Sauron plot is completely wrong. Galadriel is searching for Sauron and trying to convince others that Sauron is back. But if this show is really set in the Second Age – and with the name “Rings of Power” and existence of Numenor, that is a fairly safe assumption – then question isn’t whether Sauron is back, because he had never left. Sauron survives events of the First Age, fakes reformation, and is alive in the Second Age. And everybody knows he is alive – question is thus not “does Sauron exist”, but rather “what is Sauron thinking” and especially “what is Sauron doing”. Because not only Sauron had faked turning to good in order to fool Eonwe, he then went and created alter-ego of Annatar, emissary of Valar – and nobody knew that really was Sauron. And while Gil-Galad and Galadriel were suspicious of Annatar and did not allow him entrance to their kingdoms, Sauron won over the smiths of Eregion, including Cirdan.

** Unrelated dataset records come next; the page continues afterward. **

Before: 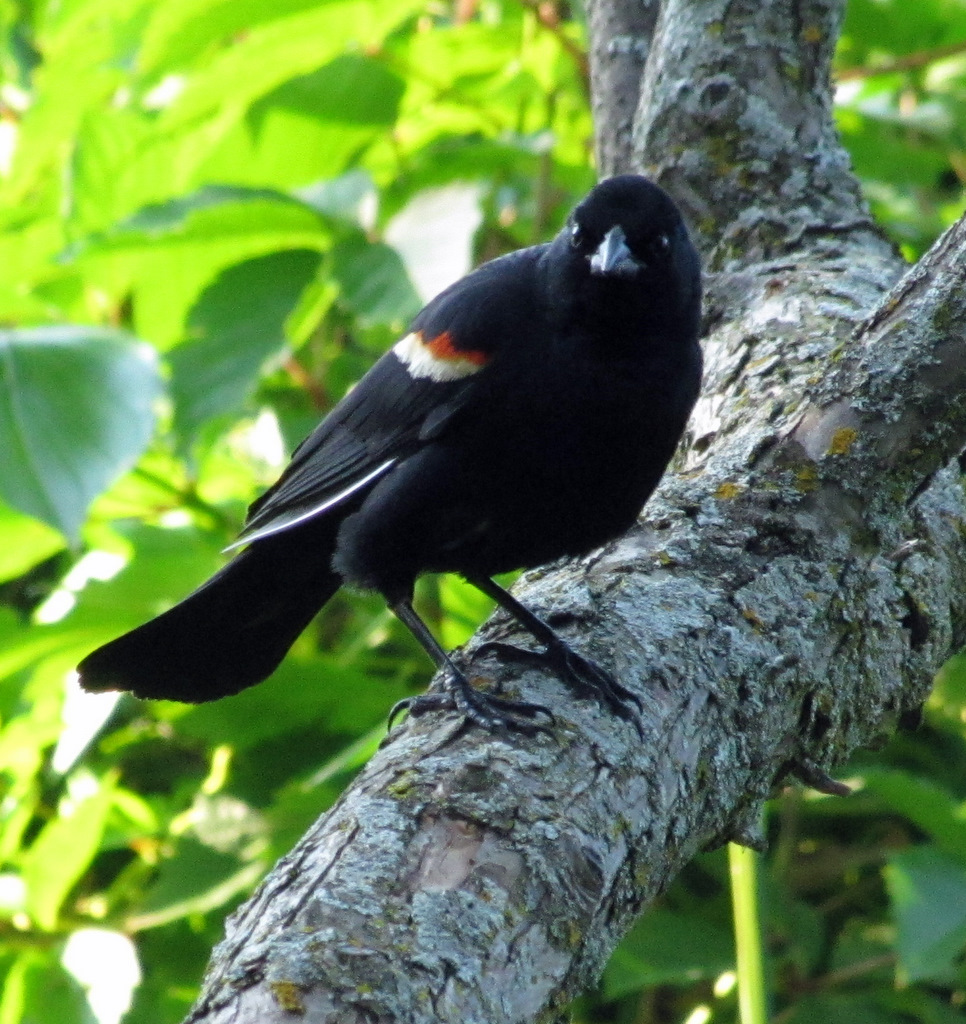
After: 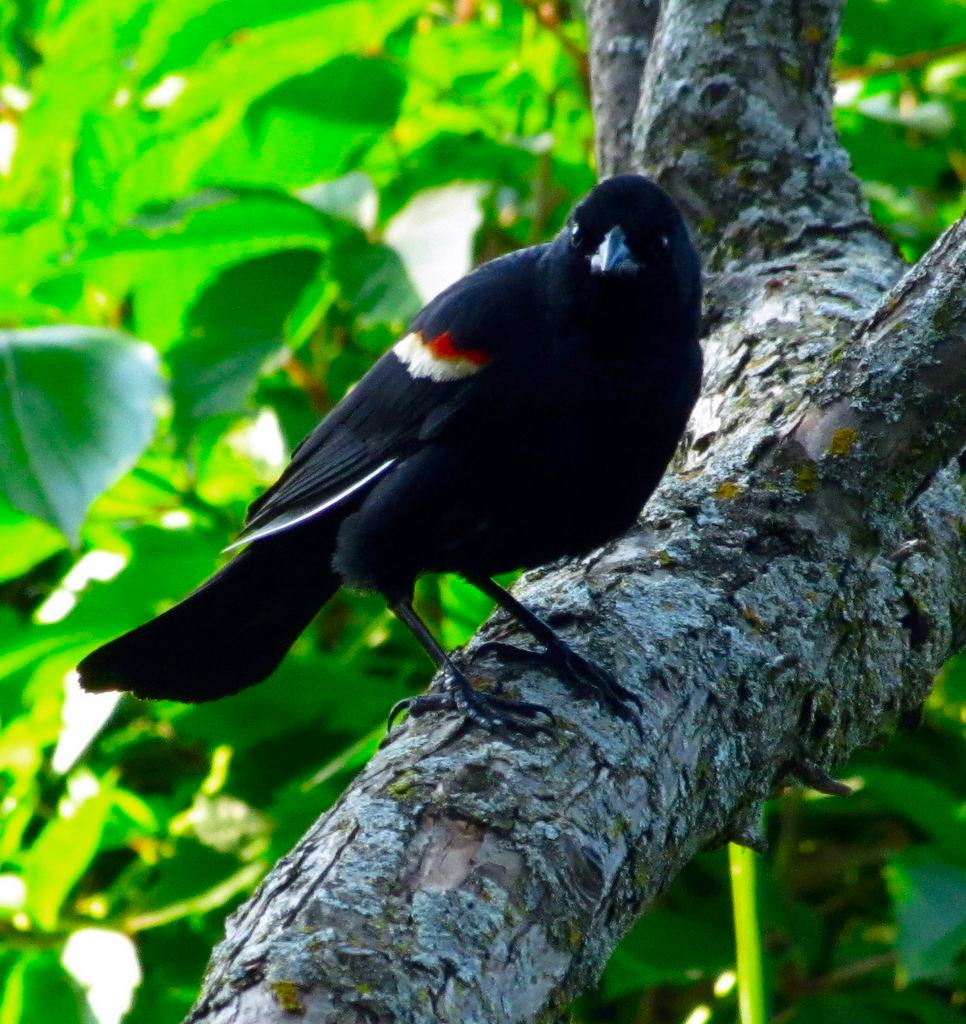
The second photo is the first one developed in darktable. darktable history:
contrast brightness saturation: contrast 0.12, brightness -0.12, saturation 0.2
vibrance: vibrance 95.34%
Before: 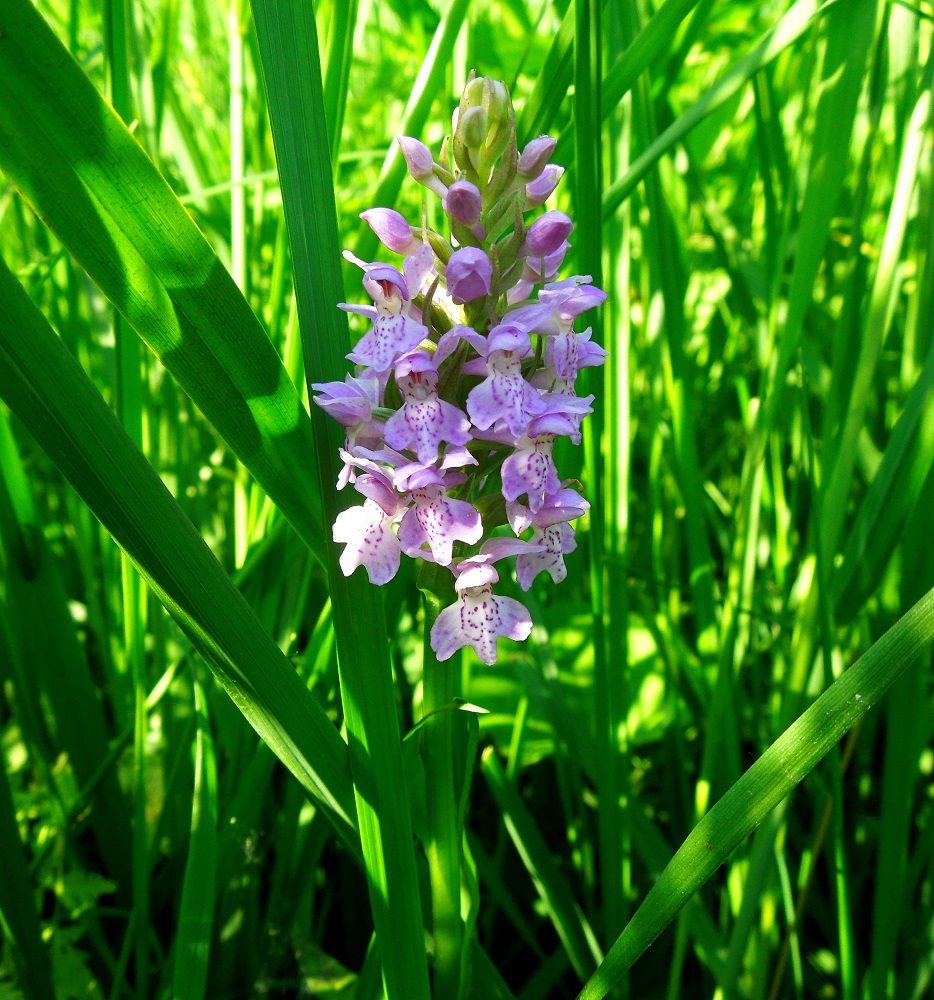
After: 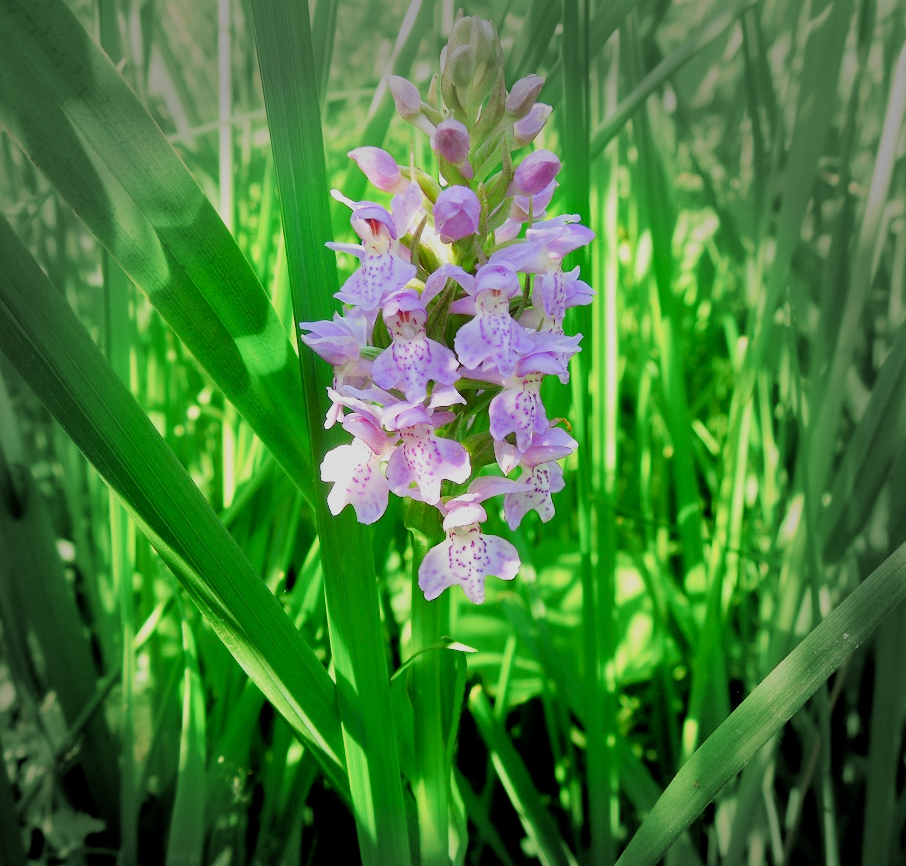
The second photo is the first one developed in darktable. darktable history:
exposure: black level correction 0.001, exposure 1.129 EV, compensate highlight preservation false
vignetting: fall-off start 68.16%, fall-off radius 29.35%, center (-0.038, 0.144), width/height ratio 0.991, shape 0.86
filmic rgb: middle gray luminance 17.84%, black relative exposure -7.54 EV, white relative exposure 8.46 EV, target black luminance 0%, hardness 2.23, latitude 18.67%, contrast 0.873, highlights saturation mix 4.06%, shadows ↔ highlights balance 10.81%
crop: left 1.354%, top 6.153%, right 1.599%, bottom 7.199%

And that is how the Rings of Power were made. Without Sauron’s fake reformation, very existence of rings of power becomes doubtful, if not impossible, and existence of One Ring becomes just that – flat-out impossible. It is thus quite obvious that the filmmakers do not understand Lord of the Rings, let alone the Legendarium as a whole.

Conclusions

Overall, the show as a whole is basically an exercise in deconstructing and demistifying Tolkien’s work. Instead of a fantasy epic, we get a fantasy-ish soap opera. Diversity and modern politics are death of fantasy in general, but this show goes out of its way to spit on Tolkien’s legacy. Human, idiotic elves; beardless dwarves; simping kings; pale orcs; dirty Hobbits; multiculturalism and feminism – this show goes directly against everything Tolkien had respected and wanted to celebrate.